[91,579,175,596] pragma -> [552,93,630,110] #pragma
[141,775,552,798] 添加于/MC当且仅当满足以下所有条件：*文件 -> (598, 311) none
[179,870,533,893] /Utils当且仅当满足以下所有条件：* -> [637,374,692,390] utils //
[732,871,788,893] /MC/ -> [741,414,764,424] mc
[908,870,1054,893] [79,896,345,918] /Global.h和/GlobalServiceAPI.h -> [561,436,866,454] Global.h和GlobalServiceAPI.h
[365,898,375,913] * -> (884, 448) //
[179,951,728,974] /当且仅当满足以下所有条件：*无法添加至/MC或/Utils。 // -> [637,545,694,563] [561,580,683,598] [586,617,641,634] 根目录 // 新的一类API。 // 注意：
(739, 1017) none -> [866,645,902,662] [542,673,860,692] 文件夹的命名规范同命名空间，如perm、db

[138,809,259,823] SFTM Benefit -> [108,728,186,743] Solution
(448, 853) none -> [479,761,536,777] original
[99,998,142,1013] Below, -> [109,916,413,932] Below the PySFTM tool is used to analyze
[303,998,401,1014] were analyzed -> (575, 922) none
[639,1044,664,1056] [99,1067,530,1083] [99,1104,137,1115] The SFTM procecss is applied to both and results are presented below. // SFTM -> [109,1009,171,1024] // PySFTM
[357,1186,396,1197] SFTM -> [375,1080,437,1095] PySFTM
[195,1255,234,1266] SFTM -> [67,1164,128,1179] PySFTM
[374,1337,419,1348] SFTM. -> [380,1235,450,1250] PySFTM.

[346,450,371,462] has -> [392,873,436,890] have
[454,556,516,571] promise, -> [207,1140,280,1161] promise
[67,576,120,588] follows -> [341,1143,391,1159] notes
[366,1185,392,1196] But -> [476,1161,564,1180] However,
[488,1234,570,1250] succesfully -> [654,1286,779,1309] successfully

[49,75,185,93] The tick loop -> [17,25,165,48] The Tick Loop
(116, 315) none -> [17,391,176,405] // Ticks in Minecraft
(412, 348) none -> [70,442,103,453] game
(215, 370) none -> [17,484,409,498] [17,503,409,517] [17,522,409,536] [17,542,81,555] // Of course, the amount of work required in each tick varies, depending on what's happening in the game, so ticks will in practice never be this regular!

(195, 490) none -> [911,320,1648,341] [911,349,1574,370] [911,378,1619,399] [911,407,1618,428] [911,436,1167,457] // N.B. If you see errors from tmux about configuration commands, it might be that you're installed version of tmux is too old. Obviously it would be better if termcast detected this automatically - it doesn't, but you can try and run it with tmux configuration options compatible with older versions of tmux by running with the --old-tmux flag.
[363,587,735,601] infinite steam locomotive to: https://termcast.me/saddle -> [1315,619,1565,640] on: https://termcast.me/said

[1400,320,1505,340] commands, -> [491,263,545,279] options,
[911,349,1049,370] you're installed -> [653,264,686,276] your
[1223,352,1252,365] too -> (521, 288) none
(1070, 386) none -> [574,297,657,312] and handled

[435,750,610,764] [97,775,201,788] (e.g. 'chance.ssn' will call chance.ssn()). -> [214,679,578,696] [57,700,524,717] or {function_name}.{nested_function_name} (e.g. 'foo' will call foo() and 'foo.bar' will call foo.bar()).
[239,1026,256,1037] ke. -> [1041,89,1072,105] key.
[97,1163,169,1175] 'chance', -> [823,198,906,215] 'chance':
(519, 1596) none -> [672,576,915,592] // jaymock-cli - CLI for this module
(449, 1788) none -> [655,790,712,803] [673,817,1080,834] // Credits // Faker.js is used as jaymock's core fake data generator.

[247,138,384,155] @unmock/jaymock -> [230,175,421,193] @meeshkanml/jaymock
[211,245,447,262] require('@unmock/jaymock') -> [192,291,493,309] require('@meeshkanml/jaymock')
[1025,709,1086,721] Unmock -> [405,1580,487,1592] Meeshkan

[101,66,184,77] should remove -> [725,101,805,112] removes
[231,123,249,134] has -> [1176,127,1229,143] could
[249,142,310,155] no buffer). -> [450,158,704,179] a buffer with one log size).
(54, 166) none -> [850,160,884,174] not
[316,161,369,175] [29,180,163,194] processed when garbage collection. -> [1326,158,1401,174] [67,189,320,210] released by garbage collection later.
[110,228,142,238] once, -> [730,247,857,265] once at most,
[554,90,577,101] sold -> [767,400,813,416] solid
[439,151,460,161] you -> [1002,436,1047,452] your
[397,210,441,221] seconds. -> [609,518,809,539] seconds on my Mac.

YOUR GOAL
Starting at the top of the listing above, repeat every line exactly until the line that contains "(448, 853) none -> [479,761,536,777] original" has been repeated too.

WORKED SOLUTION
[91,579,175,596] pragma -> [552,93,630,110] #pragma
[141,775,552,798] 添加于/MC当且仅当满足以下所有条件：*文件 -> (598, 311) none
[179,870,533,893] /Utils当且仅当满足以下所有条件：* -> [637,374,692,390] utils //
[732,871,788,893] /MC/ -> [741,414,764,424] mc
[908,870,1054,893] [79,896,345,918] /Global.h和/GlobalServiceAPI.h -> [561,436,866,454] Global.h和GlobalServiceAPI.h
[365,898,375,913] * -> (884, 448) //
[179,951,728,974] /当且仅当满足以下所有条件：*无法添加至/MC或/Utils。 // -> [637,545,694,563] [561,580,683,598] [586,617,641,634] 根目录 // 新的一类API。 // 注意：
(739, 1017) none -> [866,645,902,662] [542,673,860,692] 文件夹的命名规范同命名空间，如perm、db

[138,809,259,823] SFTM Benefit -> [108,728,186,743] Solution
(448, 853) none -> [479,761,536,777] original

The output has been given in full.